Por a 24 de Julho de 2019

Nicolau SantosO presidente do Conselho de Administração da Lusa assegura que o corte de 463 mil euros no orçamento da Lusa é “incongruente” e anunciou que não o vai cumprir, sujeitando-se às consequências.
“Se não houver qualquer evolução nesta decisão, então é evidente que pela primeira vez em duas décadas a Lusa não cumprirá o Plano de Actividades e Orçamento, sujeitando-se o presidente do Conselho de Administração às respectivas consequências”, lê-se num comunicado assinado por Nicolau Santos e distribuído aos trabalhadores da agência de notícias e tornado público pela agência de notícias.
Nesse mesmo comunicado, Nicolau Santos declara que o Conselho de Administração foi surpreendido na passada assembleia-geral “com uma declaração de voto do accionista Estado, impondo a limitação da verba destinada a Fornecimentos e Serviços Externos (FSE) no valor máximo de 3,6 milhões“. Trata-se do “valor mais baixo desde 2000, onde essa verba ultrapassava os cinco milhões de euros e o contrato de prestação de serviços exigia bastante menos à Lusa do que o atual”, refere.
Para Nicolau Santos, o facto de o Plano de Actividades e Orçamento deste ano “só ter sido aprovado em 19 de Julho torna impossível a redução dos FSE em 463 mil euros até ao final do ano face ao que estava orçamentado, já que nos cinco meses que restam a compressão de gastos teria de rondar quase os 100 mil euros por mês”. O responsável indica que “muito mais importante, a alternativa seria então proceder ao despedimento generalizado dos jornalistas que trabalham na rede nacional e internacional da agência e cujos encargos rondam os 1,2 milhões por ano”.

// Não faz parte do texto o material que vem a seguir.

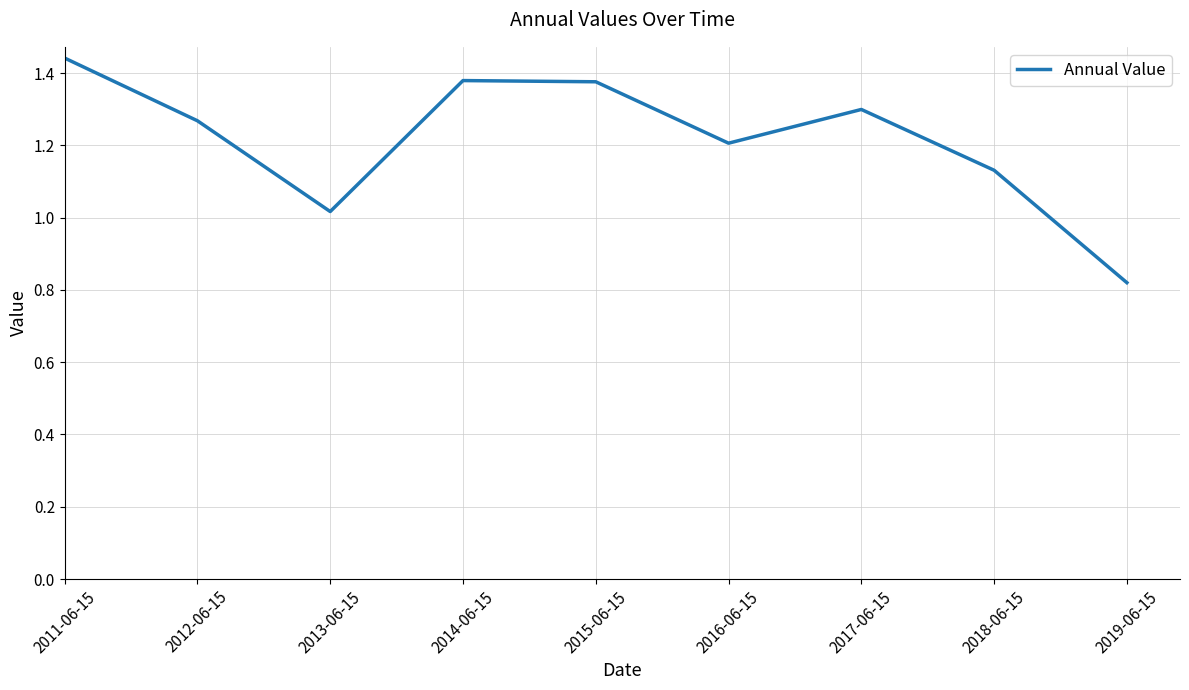

Which category has the lowest value across all series?

2019-06-15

Segundo Nicolau Santos, “não faz qualquer sentido que o corte agora imposto pelo Estado em matéria de FSE se venha a repercutir no emprego ou no rendimento destas pessoas, que são absolutamente cruciais para que a agência possa cumprir a sua missão no país e no estrangeiro”, dando como exemplos a cobertura das “deslocações do Presidente da República e outros altos dignitários do Estado, bem como de diversos agentes políticos, até aos incêndios que assolam o país, passando pela actividade nas autarquias ou nas comunidades portuguesas no exterior, além de múltiplos acontecimentos na área da política, saúde, economia, sociedade, cultura, desporto, acontecimentos internacionais”, entre outros.